The court filing reveals that two rights were sold to LNJ Foxwoods in December 2018 for a total of $750,000, while the remaining seven rights were sold to Orpendale through the first half of 2019 for a combined $2.55 million. These prices, MGG Investments claims, “did not reflect their fair market value and represents a deep discount from Zayat Stables' own $14 million valuation of the Zayat AP Breeding Rights as reflected in the proposed liquidation plan, as well as an independently appraised value commissioned by Zayat Stables in July 2019 that determined the Zayat AP Breeding Rights to be worth a total of $12.6 million.”

Both parties that bought the breeding rights have been added to the lawsuit, along with other entities that  purchased horses from Zayat Stables. Those horses were considered collateral in the loan.

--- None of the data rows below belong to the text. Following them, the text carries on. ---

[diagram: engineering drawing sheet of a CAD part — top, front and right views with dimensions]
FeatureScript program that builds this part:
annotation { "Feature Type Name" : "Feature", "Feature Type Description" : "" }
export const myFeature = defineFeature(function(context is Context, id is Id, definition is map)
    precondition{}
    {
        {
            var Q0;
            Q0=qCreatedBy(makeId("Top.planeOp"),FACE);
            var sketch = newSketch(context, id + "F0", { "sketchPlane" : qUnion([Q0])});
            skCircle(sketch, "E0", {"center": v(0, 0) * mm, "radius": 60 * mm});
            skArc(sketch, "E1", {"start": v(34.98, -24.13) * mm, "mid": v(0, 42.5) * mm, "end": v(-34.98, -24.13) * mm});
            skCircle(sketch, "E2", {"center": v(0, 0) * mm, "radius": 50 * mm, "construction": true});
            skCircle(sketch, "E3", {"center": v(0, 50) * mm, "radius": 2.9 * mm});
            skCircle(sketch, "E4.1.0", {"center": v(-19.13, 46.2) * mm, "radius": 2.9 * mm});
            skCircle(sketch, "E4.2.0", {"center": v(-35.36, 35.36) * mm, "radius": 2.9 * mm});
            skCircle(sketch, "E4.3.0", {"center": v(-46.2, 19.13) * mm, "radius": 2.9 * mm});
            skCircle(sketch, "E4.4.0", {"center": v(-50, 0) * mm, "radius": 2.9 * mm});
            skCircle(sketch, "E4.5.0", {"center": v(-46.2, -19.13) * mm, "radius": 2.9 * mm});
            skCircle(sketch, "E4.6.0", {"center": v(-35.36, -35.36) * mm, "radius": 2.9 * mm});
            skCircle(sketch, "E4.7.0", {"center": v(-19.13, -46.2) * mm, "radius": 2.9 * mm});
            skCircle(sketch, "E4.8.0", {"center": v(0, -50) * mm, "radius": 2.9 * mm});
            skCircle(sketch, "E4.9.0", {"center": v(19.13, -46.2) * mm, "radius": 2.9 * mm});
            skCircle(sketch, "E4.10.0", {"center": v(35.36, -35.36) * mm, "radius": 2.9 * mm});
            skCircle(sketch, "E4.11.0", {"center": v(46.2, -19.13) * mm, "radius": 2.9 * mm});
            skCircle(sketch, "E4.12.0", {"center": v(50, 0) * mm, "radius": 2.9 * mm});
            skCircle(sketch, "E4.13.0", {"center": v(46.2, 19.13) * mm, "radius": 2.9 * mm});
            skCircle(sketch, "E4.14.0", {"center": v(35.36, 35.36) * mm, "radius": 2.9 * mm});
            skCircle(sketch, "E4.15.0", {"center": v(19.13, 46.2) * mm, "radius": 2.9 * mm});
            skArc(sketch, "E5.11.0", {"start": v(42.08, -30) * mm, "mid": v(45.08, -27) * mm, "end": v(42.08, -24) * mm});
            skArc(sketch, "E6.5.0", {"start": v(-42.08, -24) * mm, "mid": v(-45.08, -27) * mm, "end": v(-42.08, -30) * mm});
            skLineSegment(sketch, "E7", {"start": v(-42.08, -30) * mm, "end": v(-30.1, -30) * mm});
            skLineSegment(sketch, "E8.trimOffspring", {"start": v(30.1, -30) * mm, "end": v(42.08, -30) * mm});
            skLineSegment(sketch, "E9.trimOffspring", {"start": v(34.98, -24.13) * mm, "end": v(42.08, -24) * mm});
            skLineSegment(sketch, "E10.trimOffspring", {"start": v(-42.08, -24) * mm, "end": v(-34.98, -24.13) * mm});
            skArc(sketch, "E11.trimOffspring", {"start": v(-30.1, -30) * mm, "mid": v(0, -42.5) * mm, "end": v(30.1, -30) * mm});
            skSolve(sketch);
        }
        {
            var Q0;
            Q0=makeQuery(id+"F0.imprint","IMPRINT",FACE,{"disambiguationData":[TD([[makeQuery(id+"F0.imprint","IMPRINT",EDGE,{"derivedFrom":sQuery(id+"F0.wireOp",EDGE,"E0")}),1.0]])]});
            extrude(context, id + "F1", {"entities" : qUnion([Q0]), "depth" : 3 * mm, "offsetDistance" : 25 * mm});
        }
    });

The court documents also revealed the purchase agreements from other Zayat runners who have recently gone off to stud, including Solomini, a multiple Grade 1-placed runner who was campaigned in partnership with Coolmore. The horse was sold in full to McMahon of Saratoga Thoroughbreds in December for $250,000, which MGG Investments claimed was also a deep discount from the $3 million valuation Zayat's representatives provided in July 2019, and that the proceeds were not used to repay the debt.

El Kabeir, a Grade 2-winning son of Scat Daddy, was sold in September 2017 to Yeomanstown Stud in Ireland for $500,000, which the creditor claimed was well under the various market valuations provided by Zayat's representatives. Those valuations ranged from $2.5 million to $5.75 million.